Rogue Raid 6, Lake Wivenhoe
Xcite Adventure Racing (i.e. Fiona and I) raced the Rogue Raid 6 hour on Saturday, which is a rogaine race consisting of running/trekking, mountain biking, and kayaking. For 6 hours.
A total of 43 teams took on the 6 hr race, with another 50 teams in the longer 24 hr race put together by the wonderful team from Rogue Adventure and Queensland Rogaine Association.
With Fiona’s knee being a big dicky, and our newfound love relationship with kayaking, we had planned to spend most time on the kayak leg and hopefully some easier areas on the bike, with minimal running. Unfortunately, the schedule consisted on mountain biking first, then run/trek, with kayak the final leg. That is how the dice rolled. Our plan was now the same, but try and leave enough time for the full kayak leg, which we were told could be up to 12 km, guessing giving us at least 2 hours on the water.
Something I have learnt during the short time we have been racing these events is to have a contingency plan ready for anything that may crop up. Such as forgetting to bring socks! Luckily, I was wearing calf compression thingies during the drive out. Turning them upside down and leaving some of the calf bit on my feet works a treat. That tip is for free. Actually felt pretty good as sometimes socks can feel a bit tight on my toes.
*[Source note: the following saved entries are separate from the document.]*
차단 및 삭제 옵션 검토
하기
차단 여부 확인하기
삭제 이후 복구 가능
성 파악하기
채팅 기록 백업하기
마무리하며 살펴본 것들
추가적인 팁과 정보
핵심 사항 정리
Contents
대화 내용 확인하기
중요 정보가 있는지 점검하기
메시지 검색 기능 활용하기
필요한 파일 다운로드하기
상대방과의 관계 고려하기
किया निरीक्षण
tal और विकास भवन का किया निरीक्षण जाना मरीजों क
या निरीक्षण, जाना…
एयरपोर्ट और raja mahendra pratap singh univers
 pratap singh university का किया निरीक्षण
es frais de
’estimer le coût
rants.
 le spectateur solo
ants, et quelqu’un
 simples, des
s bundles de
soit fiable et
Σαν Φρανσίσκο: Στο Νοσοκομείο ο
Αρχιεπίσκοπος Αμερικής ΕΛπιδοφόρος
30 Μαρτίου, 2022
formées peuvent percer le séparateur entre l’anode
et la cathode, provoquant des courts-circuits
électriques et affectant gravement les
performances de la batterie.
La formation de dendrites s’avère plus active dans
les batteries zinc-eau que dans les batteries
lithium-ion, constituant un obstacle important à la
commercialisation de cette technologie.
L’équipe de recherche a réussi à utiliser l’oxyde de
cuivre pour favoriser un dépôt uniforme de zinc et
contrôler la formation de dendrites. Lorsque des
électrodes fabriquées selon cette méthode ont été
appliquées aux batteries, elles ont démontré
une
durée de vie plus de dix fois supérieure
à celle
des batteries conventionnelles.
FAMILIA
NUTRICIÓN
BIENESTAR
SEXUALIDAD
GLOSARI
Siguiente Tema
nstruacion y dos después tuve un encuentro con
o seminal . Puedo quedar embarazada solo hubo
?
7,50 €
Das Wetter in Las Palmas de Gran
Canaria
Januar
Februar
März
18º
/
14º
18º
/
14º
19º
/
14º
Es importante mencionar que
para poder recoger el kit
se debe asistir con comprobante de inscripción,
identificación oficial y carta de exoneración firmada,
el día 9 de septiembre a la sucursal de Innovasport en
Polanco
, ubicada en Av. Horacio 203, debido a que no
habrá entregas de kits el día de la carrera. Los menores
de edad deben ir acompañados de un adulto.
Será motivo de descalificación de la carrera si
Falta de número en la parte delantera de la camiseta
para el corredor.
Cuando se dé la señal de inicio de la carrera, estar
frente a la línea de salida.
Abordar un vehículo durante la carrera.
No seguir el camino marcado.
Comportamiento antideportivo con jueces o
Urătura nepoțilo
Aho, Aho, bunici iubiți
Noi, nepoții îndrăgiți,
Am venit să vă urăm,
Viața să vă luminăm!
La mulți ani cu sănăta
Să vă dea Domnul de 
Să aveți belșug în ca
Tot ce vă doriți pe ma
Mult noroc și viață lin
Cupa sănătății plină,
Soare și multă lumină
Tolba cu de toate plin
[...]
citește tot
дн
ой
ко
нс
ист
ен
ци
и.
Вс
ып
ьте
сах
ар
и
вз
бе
First leg was the mountain bike, which took a bitumen start before heading off onto grassy/gravelly tracks, then onto the Wivenhoe Hill multi-use trails. 7 checkpoints in all, with CP1 to 5 in a nice loop, and CP6 and CP7 spaced further out. We decided go for CP1 to CP5 then to the trekking leg. Starting the ride, we noticed most people heading further up along the road before our interned turnoff to CP1. We though more people would have chosen this option, however, we were out there with only a couple of teams. When we reached CP1, I thought it was the wrong location as we got to it so quickly (too used to having numbers on the checkpoints). Fi suggested (TOLD) me that we should check it out. Turns out it was CP1 and we were away. A number of other faster riding teams then caught us up the road a bit, so we were happy we had a nice little nav win.
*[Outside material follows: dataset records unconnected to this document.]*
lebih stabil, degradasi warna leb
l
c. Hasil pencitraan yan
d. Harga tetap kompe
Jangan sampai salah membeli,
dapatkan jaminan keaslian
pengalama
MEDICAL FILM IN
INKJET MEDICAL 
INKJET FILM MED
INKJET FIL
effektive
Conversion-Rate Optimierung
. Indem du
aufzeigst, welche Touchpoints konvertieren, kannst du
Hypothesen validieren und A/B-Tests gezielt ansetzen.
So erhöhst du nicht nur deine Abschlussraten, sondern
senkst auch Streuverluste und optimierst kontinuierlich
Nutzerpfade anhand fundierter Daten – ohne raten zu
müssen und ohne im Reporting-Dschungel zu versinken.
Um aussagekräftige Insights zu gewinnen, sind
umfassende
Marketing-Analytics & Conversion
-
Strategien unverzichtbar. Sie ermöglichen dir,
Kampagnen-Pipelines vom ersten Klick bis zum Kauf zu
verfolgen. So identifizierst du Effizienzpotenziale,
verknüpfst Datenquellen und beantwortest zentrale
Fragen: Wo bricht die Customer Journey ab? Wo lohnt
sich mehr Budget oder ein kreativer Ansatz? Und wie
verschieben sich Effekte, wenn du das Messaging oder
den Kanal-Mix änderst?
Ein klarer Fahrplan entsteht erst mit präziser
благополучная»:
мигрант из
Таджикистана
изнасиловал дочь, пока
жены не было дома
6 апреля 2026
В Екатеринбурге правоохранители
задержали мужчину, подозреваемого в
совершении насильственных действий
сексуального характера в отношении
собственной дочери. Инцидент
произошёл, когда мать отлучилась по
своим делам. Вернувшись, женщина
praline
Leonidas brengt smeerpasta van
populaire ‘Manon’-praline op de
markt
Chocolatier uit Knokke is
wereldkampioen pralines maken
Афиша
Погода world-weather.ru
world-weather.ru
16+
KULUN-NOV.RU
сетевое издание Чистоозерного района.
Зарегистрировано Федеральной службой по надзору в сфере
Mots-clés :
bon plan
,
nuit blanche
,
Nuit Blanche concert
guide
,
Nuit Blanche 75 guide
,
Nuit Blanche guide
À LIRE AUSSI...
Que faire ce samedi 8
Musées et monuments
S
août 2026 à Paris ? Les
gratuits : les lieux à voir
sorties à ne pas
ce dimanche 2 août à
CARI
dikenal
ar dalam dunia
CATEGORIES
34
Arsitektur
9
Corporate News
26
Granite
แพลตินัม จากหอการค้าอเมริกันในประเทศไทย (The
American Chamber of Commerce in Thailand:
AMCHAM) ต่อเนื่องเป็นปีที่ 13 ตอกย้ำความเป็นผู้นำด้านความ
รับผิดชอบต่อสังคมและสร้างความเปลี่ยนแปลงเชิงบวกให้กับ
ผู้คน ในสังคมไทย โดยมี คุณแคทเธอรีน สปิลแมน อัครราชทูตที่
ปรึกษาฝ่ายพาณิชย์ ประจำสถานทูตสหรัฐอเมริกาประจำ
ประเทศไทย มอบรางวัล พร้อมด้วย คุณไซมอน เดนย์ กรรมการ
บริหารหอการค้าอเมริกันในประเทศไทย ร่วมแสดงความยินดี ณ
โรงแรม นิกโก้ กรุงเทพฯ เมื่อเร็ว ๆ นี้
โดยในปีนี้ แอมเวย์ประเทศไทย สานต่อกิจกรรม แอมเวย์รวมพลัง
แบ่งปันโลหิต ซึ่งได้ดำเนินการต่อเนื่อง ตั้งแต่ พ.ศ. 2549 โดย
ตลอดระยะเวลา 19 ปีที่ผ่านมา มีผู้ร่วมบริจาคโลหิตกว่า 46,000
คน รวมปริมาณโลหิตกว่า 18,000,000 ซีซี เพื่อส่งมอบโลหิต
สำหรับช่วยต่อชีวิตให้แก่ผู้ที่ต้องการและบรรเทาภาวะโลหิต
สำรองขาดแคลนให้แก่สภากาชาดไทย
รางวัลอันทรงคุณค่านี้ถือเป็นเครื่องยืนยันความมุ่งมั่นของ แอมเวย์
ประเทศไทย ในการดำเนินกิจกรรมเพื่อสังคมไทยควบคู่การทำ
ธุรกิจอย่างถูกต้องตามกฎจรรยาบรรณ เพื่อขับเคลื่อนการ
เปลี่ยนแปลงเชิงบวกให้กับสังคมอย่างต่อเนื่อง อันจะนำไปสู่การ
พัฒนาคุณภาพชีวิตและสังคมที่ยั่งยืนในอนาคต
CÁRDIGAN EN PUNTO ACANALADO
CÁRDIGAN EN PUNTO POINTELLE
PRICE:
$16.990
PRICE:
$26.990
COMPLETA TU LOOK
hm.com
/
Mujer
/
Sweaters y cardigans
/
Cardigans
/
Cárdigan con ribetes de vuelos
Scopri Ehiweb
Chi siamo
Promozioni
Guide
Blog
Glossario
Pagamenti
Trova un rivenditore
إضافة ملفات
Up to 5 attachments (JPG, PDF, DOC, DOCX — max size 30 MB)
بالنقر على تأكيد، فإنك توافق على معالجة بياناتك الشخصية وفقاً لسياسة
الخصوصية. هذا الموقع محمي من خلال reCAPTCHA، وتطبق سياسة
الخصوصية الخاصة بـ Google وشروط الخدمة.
The remaining CPs on the bike were picked up in good order, although the ride/push up Pine Hill was a bit tough. The downhill was great, with a few jumps giving some air (I probably broke the rule about being close to your teammate as I was having too much fun smashing downhill).
After heading back to HQ and swapping riding backpack for running vests, it was off for the trek. Our plan had us heading out to CP8, then CP13 (100 pointer), back to CP12 and straight to the kayaks. Once onto the trek, I UNwisely decided to change tack and head off to CP9 which looked easy following bitumen and open grassland. Except it was tall grass and very slow “running”. We picked that up and tried to head back to the original plan, however, the distance was now a bit too far, so we sacrificed the big points and headed for CP12 and the kayaks.
Out on the kayak leg, we proceeded to the first of five checkpoints. With about 2hrs to go, we set out to grab the higher points on offer. All was going well until we oveshot the first point and I realised just how tricky kayak navving is. We managed to get to CP18, then head off to CP21. Thanks to a few other kayakers (thanks Azzers) we were able to keep tracking to CP21, which became a bit like Bourke St trying to get to the CP. After a bit of argy bargy and kayak bumping we checked in and headed off (thanks to the Rochedale Runners for a bit of traffic control). After leaving CP21, we headed off to what we thought was CP23, around near the baby pelicans, and checked in. After that we set off for CP22 on the mistaken belief that it was further up the lake (told you about the poor kayak nav skills). After paddling around in circles for a bit, we had about 30 minutes to get back to HQ. Some quickfire paddling into a raging headwind, if I may say so, got us back safely with 8 minutes to spare.
Total distance covered was about 43km, with about 21k on the mtb, 10k trekking, and 12k kayaking.
- Stick to your plan – heading off to CP9 cost us too much time and points. Missing those big running points cost us the category win in the end.
- Learn some kayak navigation skills.
- Listen to wife, again!
Thanks again to Liam and all the volunteers, congratulations to all the category winners, and our admiration goes out to all who tackled the 24 hour version.